The snap must take intention into account, like a genie, and not the literal wording of the wish, like a monkey's paw, because otherwise everyone in the universe would have just been cut in half.

But also: what if Thanos himself got snapped out, along with the power glove (because for some reason it turned their clothes into dust, too)? The heroes would have been fucked, right? It's been a minute since I saw the movies but IIRC, they used the time stone to go back in time. But what if the stone was gone because it was part of Thanos' attire? He himself used the stones to destroy the stones, so there is probably a timeline where he got snapped away with everyone else, destroying the stones in the process.

[–] The_Decryptor@aussie.zone 2 points 10 hours ago

I imagine the stones would survive it, just fall out of the vanishing gauntlet.
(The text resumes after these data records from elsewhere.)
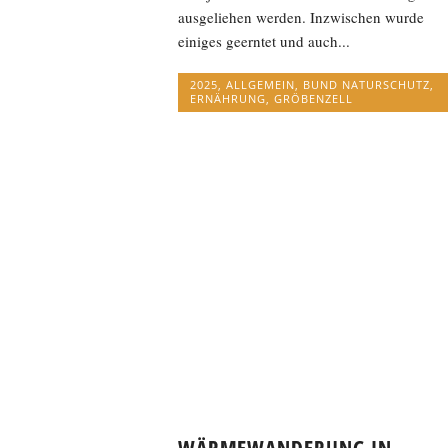
ausgeliehen werden. Inzwischen wurde
einiges geerntet und auch...
2025
,
ALLGEMEIN
,
BUND NATURSCHUTZ
,
ERNÄHRUNG
,
GRÖBENZELL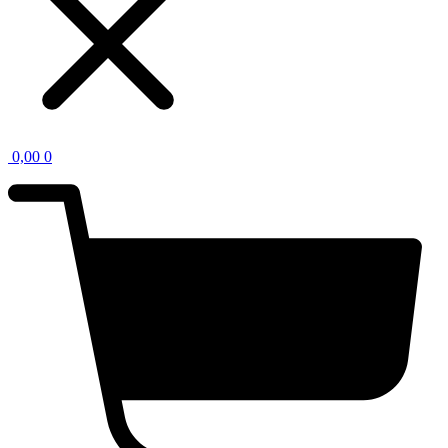
0,00
0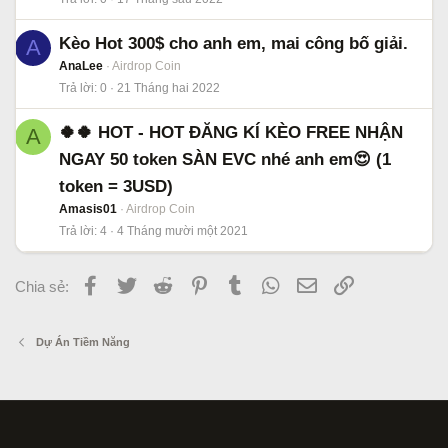
Kèo Hot 300$ cho anh em, mai công bố giải.
A
AnaLee
Airdrop Coin
Trả lời
0
21 Tháng hai 2022
🍀🍀 HOT - HOT ĐĂNG KÍ KÈO FREE NHẬN
A
NGAY 50 token SÀN EVC nhé anh em😍 (1
token = 3USD)
Amasis01
Airdrop Coin
Trả lời
4
4 Tháng mười một 2021
Facebook
Twitter
Reddit
Pinterest
Tumblr
WhatsApp
Email
Link
Chia sẻ:
Dự Án Tiềm Năng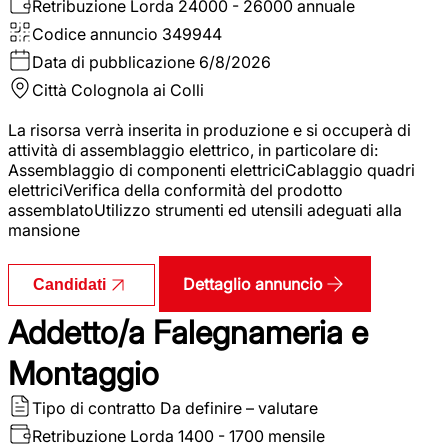
Retribuzione Lorda
24000 - 26000 annuale
Codice annuncio
349944
Data di pubblicazione
6/8/2026
Città
Colognola ai Colli
La risorsa verrà inserita in produzione e si occuperà di
attività di assemblaggio elettrico, in particolare di:
Assemblaggio di componenti elettriciCablaggio quadri
elettriciVerifica della conformità del prodotto
assemblatoUtilizzo strumenti ed utensili adeguati alla
mansione
Dettaglio annuncio
Candidati
Addetto/a Falegnameria e
Montaggio
Tipo di contratto
Da definire – valutare
Retribuzione Lorda
1400 - 1700 mensile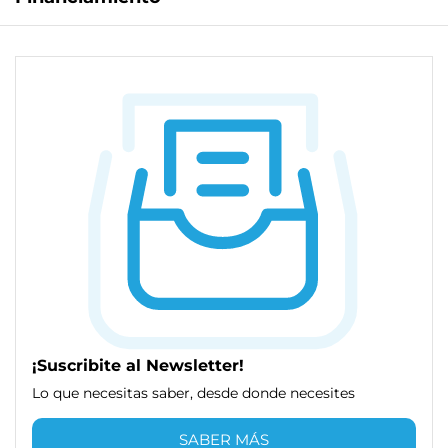
¡Suscribite al Newsletter!
Lo que necesitas saber, desde donde necesites
SABER MÁS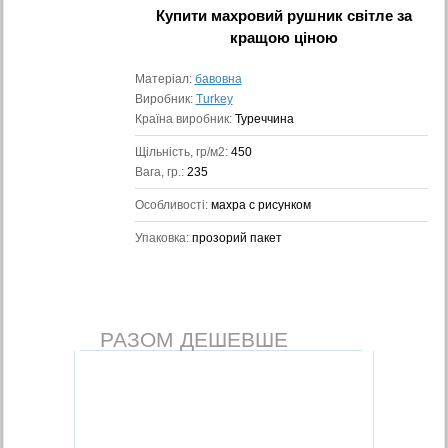
Купити
махровий рушник світле
за
кращою ціною
Матеріал:
бавовна
Виробник:
Turkey
Країна виробник:
Туреччина
Щільність, гр/м2:
450
Вага, гр.:
235
Особливості:
махра с рисунком
Упаковка:
прозорий пакет
РАЗОМ ДЕШЕВШЕ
It's not like the stones were a part of it, they were just being held in place by it, but then there's the question of whether or not the contents of people's pockets got snapped as well, we know the pager Fury had didn't count as "part of him".

And no, they used the ant man tech to go back in time, no stones there.

[–] T156@lemmy.world 1 points 9 hours ago

But also: what if Thanos himself got snapped out, along with the power glove (because for some reason it turned their clothes into dust, too)? The heroes would have been fucked, right? It’s been a minute since I saw the movies but IIRC, they used the time stone to go back in time. But what if the stone was gone because it was part of Thanos’ attire? He himself used the stones to destroy the stones, so there is probably a timeline where he got snapped away with everyone else, destroying the stones in the process.

It might not be possible, since the stones were also performing the action, and Thanos didn't want to destroy the stones while snapping everyone in half. Otherwise, they might just self-destruct by going for the nearest target first (Thanos), and stop there, not fulfilling the desired action. You'd have to destroy/scatter them separately.

I don't think that they used the time stone to go back in time, since it was destroyed when they got there. They had to get it from the past, since a decent part of the movie surrounded that.

[–] NorthWestWind@lemmy.world 0 points 10 hours ago (1 children)

If you include bacteria, then probably no human died from the snap. There are significantly more of them

[–] ramenshaman@lemmy.world 7 points 10 hours ago (1 children)

That's not how percentages work

[–] Enkers@sh.itjust.works 4 points 7 hours ago* (last edited 7 hours ago)

Moreover, that's not how probability works in independent events.

It'd be like saying "I flipped coin A 1 billion times and got half a billion heads, so now that I'm flipping coin B 100 times, I probably won't get any more heads."

It should be fairly obvious that you can say the exact same statement about tails, and get a completely contradictory statement.